Exactly as written, transcribe the data from its opening line through the line containing "6: (468, 87, 2.13)". Leave every picture out.

########################################

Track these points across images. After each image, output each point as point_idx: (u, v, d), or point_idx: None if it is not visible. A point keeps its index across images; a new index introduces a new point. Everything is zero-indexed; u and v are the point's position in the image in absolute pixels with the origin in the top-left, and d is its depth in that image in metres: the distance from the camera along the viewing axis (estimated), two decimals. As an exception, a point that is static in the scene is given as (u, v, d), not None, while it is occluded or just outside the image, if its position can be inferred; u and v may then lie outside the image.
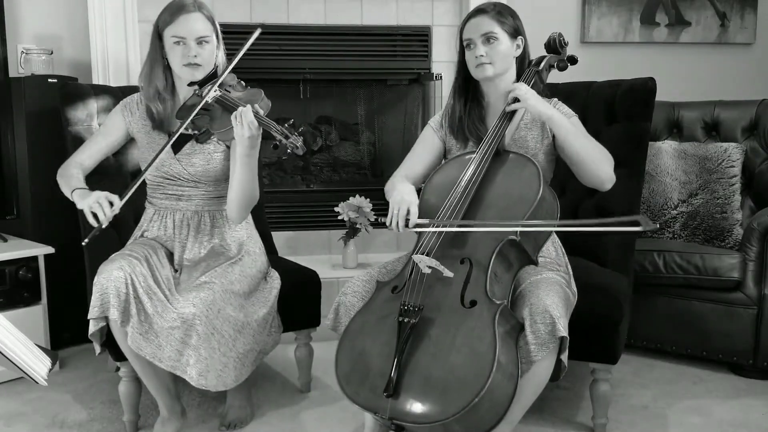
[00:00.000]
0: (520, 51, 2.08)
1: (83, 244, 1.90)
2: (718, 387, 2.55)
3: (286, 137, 1.85)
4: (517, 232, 1.81)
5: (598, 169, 1.95)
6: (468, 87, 2.13)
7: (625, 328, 2.16)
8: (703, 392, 2.51)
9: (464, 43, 2.07)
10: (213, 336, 1.96)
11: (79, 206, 1.97)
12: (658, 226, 1.58)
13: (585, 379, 2.27)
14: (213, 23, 2.12)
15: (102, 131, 2.23)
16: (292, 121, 1.89)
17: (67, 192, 2.08)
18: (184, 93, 2.16)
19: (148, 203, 2.25)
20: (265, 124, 1.90)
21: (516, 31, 2.05)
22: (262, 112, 1.95)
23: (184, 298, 1.96)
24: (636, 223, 1.60)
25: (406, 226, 1.87)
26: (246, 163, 2.02)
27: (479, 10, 2.05)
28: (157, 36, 2.11)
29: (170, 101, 2.17)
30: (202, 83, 2.08)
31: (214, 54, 2.11)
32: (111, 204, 1.91)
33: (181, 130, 1.99)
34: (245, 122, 1.89)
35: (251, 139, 1.93)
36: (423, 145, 2.21)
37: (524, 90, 1.96)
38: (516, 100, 1.97)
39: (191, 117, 1.96)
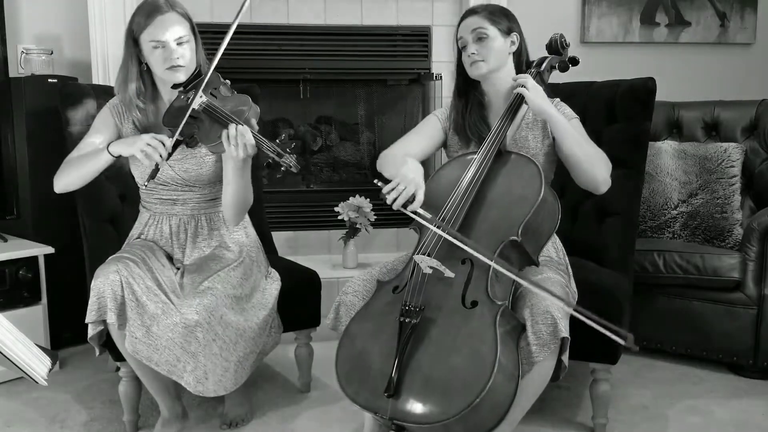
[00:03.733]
0: (515, 47, 2.08)
1: (144, 185, 1.88)
2: (718, 387, 2.55)
3: (279, 156, 1.80)
4: (518, 232, 1.80)
5: (593, 171, 1.94)
6: (468, 88, 2.14)
7: (625, 328, 2.15)
8: (703, 392, 2.51)
9: (459, 45, 2.09)
10: (215, 342, 1.96)
11: (127, 153, 1.92)
12: (638, 349, 1.63)
13: (585, 379, 2.27)
14: (189, 20, 2.04)
15: (94, 132, 2.11)
16: (283, 137, 1.84)
17: (89, 165, 1.99)
18: (168, 96, 2.09)
19: (143, 207, 2.22)
20: (257, 141, 1.84)
21: (509, 29, 2.06)
22: (256, 126, 1.89)
23: (187, 304, 1.96)
24: (623, 338, 1.62)
25: (404, 206, 1.82)
26: (239, 174, 1.99)
27: (470, 11, 2.07)
28: (132, 40, 2.03)
29: (151, 106, 2.10)
30: (186, 84, 2.00)
31: (194, 52, 2.04)
32: (162, 143, 1.86)
33: (174, 139, 1.91)
34: (241, 143, 1.82)
35: (246, 159, 1.89)
36: (425, 131, 2.20)
37: (531, 82, 1.96)
38: (523, 87, 1.96)
39: (181, 127, 1.88)
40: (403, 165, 1.91)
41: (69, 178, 2.04)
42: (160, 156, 1.85)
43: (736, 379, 2.62)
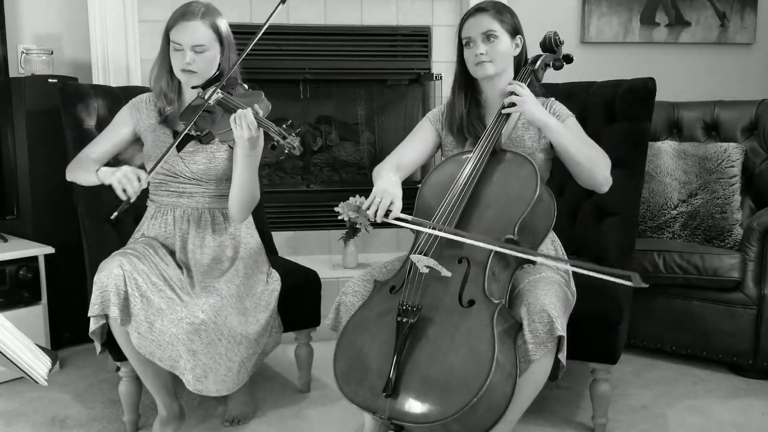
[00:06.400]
0: (518, 50, 2.08)
1: (111, 218, 1.90)
2: (718, 387, 2.55)
3: (284, 138, 1.87)
4: (514, 230, 1.81)
5: (594, 172, 1.95)
6: (467, 86, 2.13)
7: (625, 328, 2.16)
8: (703, 392, 2.51)
9: (463, 42, 2.06)
10: (220, 342, 1.97)
11: (107, 181, 1.98)
12: (648, 286, 1.64)
13: (585, 379, 2.28)
14: (216, 31, 2.10)
15: (110, 129, 2.25)
16: (290, 122, 1.92)
17: (87, 175, 2.08)
18: (189, 94, 2.17)
19: (150, 201, 2.26)
20: (264, 126, 1.92)
21: (515, 30, 2.05)
22: (261, 113, 1.96)
23: (194, 302, 1.97)
24: (627, 278, 1.63)
25: (385, 216, 1.87)
26: (247, 163, 2.04)
27: (479, 9, 2.04)
28: (166, 37, 2.13)
29: (176, 102, 2.19)
30: (205, 85, 2.10)
31: (212, 62, 2.11)
32: (138, 179, 1.93)
33: (185, 132, 2.02)
34: (244, 124, 1.91)
35: (251, 141, 1.95)
36: (418, 136, 2.21)
37: (522, 92, 1.95)
38: (512, 103, 1.95)
39: (194, 120, 1.98)
40: (378, 179, 1.98)
41: (74, 175, 2.16)
42: (133, 189, 1.91)
43: (736, 379, 2.61)
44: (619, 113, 2.53)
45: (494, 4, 2.05)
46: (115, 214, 1.90)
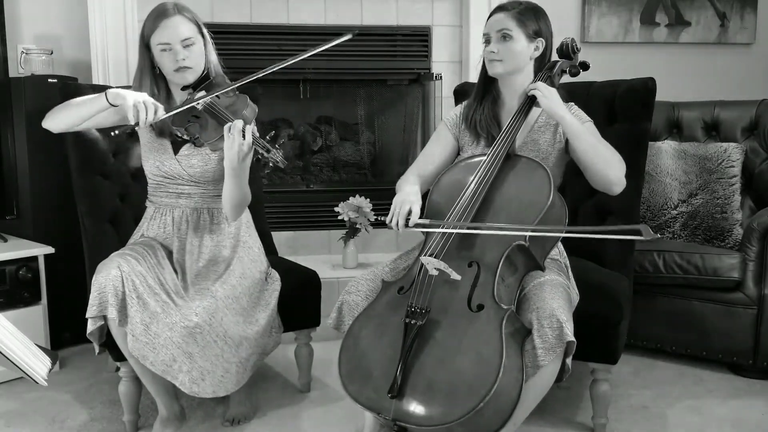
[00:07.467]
0: (538, 53, 2.06)
1: (112, 134, 1.86)
2: (718, 387, 2.55)
3: (268, 151, 1.88)
4: (526, 237, 1.80)
5: (606, 172, 1.94)
6: (487, 83, 2.13)
7: (625, 328, 2.16)
8: (703, 392, 2.51)
9: (483, 40, 2.07)
10: (216, 343, 1.97)
11: (119, 102, 1.94)
12: (659, 236, 1.59)
13: (585, 379, 2.28)
14: (197, 24, 2.11)
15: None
16: (273, 133, 1.92)
17: (84, 106, 2.02)
18: (180, 98, 2.16)
19: (149, 202, 2.26)
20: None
21: (536, 33, 2.03)
22: (249, 117, 1.96)
23: (188, 306, 1.97)
24: (638, 232, 1.60)
25: (407, 225, 1.88)
26: (237, 169, 2.02)
27: (501, 7, 2.05)
28: (145, 45, 2.10)
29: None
30: (195, 86, 2.09)
31: (202, 55, 2.11)
32: (155, 111, 1.91)
33: (176, 134, 2.03)
34: (238, 138, 1.90)
35: (240, 154, 1.93)
36: (436, 143, 2.21)
37: (543, 86, 1.96)
38: (535, 89, 1.96)
39: (177, 110, 1.97)
40: (398, 194, 2.00)
41: (60, 115, 2.08)
42: (146, 118, 1.89)
43: (736, 379, 2.62)
44: (619, 113, 2.53)
45: (519, 5, 2.03)
46: (116, 131, 1.86)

########################################

• **Answer box**
Track these points across images. After each image, output each point as point_idx: (u, v, d), or point_idx: None if it is not visible. A point keeps its index across images; a new index introduces a new point. Everything is zero-indexed; u and v are the point's position in the image in absolute pixels with the origin in the top-left, and d is its depth in that image in metres: the distance from the camera along the viewing axis (estimated), two decimals. As an exception, a point that is static in the scene is given as (u, v, d), not None, while it is occluded or just outside the image, if its position can be inferred; u and v may then lie outside the image.
[00:00.000]
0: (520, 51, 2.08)
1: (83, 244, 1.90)
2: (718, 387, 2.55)
3: (286, 137, 1.85)
4: (517, 232, 1.81)
5: (598, 169, 1.95)
6: (468, 87, 2.13)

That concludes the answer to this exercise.